The General Agricultural Workers Union (GAWU) is urging the government to ensure there is enough fertilizer for the country’s next major planting season. They further want the government to put in place adequate measures to prevent the smuggling of the product.
The agricultural sector has been plagued with a number of challenges in the past years, prominent amongst them is the issue of fertilizer. According to the Planting for Food and Jobs Secretariat, of the Ministry of Food and Agriculture, Ghana lost a whopping GHS120 million to unaccounted for fertilizer, diversion of coupons and fertilizer smuggling in the 2017 and 2018 planting seasons. Subsequently, there were reported shortages of fertilizer nationwide.
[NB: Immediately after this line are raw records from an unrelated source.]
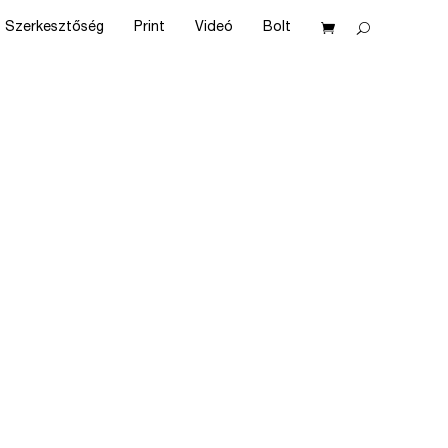
Szerkesztőség
Print
Videó
Bolt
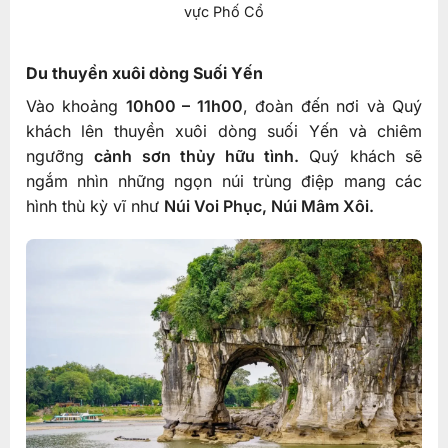
vực Phố Cổ
Du thuyền xuôi dòng Suối Yến
Vào khoảng
10h00 – 11h00
, đoàn đến nơi và Quý
khách lên thuyền xuôi dòng suối Yến và chiêm
ngưỡng
cảnh sơn thủy hữu tình.
Quý khách sẽ
ngắm nhìn những ngọn núi trùng điệp mang các
hình thù kỳ vĩ như
Núi Voi Phục, Núi Mâm Xôi.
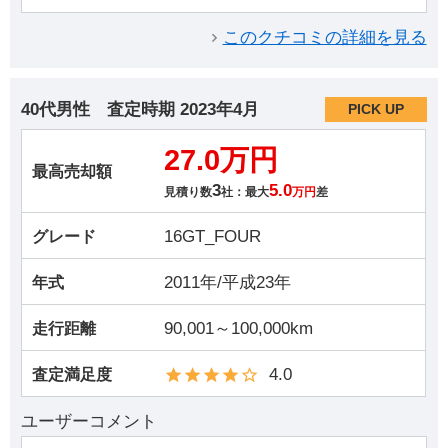
このクチコミの詳細を見る
40代男性
査定時期
2023年4月
PICK UP
27.0万円
最高売却額
3
5.0
見積り数
社：最大
万円
差
16GT_FOUR
グレード
2011年/平成23年
年式
90,001～100,000km
走行距離
4.0
査定満足度
ユーザーコメント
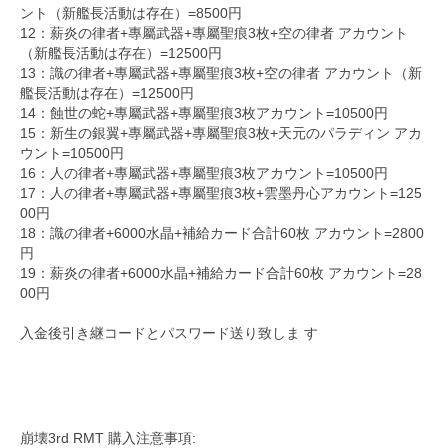
ント（新艦長活動は存在）=8500円
12：薪炎の律者+專屬武器+專屬聖痕3枚+空の律者 アカウント
（新艦長活動は存在）=12500円
13：識の律者+專屬武器+專屬聖痕3枚+空の律者 アカウント（新
艦長活動は存在）=12500円
14：蝕世の蛇+專屬武器+專屬聖痕3枚アカウント=10500円
15：新生の銀翼+專屬武器+專屬聖痕3枚+天元のパラディン アカ
ウント=10500円
16：人の律者+專屬武器+專屬聖痕3枚アカウント=10500円
17：人の律者+專屬武器+專屬聖痕3枚+雲墨丹心アカウント=125
00円
18：識の律者+6000水晶+補給カード合計60枚 アカウント=2800
円
19：薪炎の律者+6000水晶+補給カード合計60枚 アカウント=28
00円
入金後引き継コードとパスワード送り致しま す
崩壊3rd RMT 購入注意事項:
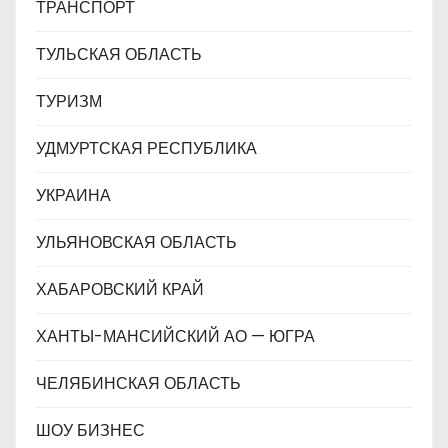
ТРАНСПОРТ
ТУЛЬСКАЯ ОБЛАСТЬ
ТУРИЗМ
УДМУРТСКАЯ РЕСПУБЛИКА
УКРАИНА
УЛЬЯНОВСКАЯ ОБЛАСТЬ
ХАБАРОВСКИЙ КРАЙ
ХАНТЫ-МАНСИЙСКИЙ АО — ЮГРА
ЧЕЛЯБИНСКАЯ ОБЛАСТЬ
ШОУ БИЗНЕС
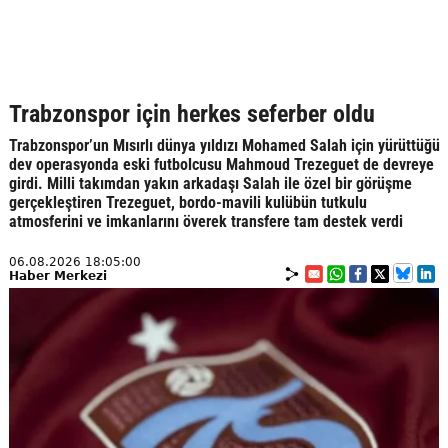
Trabzonspor için herkes seferber oldu
Trabzonspor’un Mısırlı dünya yıldızı Mohamed Salah için yürüttüğü
dev operasyonda eski futbolcusu Mahmoud Trezeguet de devreye
girdi. Milli takımdan yakın arkadaşı Salah ile özel bir görüşme
gerçekleştiren Trezeguet, bordo-mavili kulübün tutkulu
atmosferini ve imkanlarını överek transfere tam destek verdi
06.08.2026 18:05:00
Haber Merkezi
The Chamber of Agribusiness Ghana has warned of an imminent increase in food prices in the country due to rising prices of fertilizer worldwide.
According to the chamber, rising prices of fertilizers is causing shortages worldwide and is likely to impact the production of food in the country, especially as Ghana is a net importer of fertilizer.
In a statement, the chamber said prices of cereals and grains are expected to increase significantly from the first quarter of 2022
Another sector of the country’s agricultural sector that has gone through major challenges is the poultry industry. The Greater Accra Poultry Farmers Association in July this year warned the industry risked collapsing due to a shortage of maize that was needed to prepare feed for the birds.
This was followed by an outbreak of bird flu which resulted in the killing of over ten thousand birds.
In an interview with Citi Business News, General Secretary of the General Agricultural Workers Union, Edward Kareweh said the government must do all it can to avoid a repetition of these challenges.
“Government will have to make the resources available and pay for the needed fertilizer before the next major planting season. The next thing has to do with fertilizer smuggling. Industry reports indicated that in 2021 so much fertilizer had been smuggled out and they were attributing it to new ways of smuggling where donkeys were carrying these fertilizers across the borders of the country and I think that this is very serious in the sense that we cannot use the hard-earned taxes to import fertilizer, subsidize it and then allow it to be smuggled out, that alone is sabotaging agriculture in this country”.
On what to do to improve the celebration of the day itself, Edward Kareweh said the process in which the best farmers are chosen should be more transparent.
” There have been challenges regarding the selection of awardees and then also there are instances where farmers have returned the awards to their awards because they believe that those awards were not appropriate and they do not need them and there have also been complaints that people who have had awards do not deserve them, so the whole process should be made more transparent and they should also factor in the actual needs of the farmers”.
The theme for this year’s celebrations is Planting for Food and Jobs – Consolidating Food Systems in Ghana.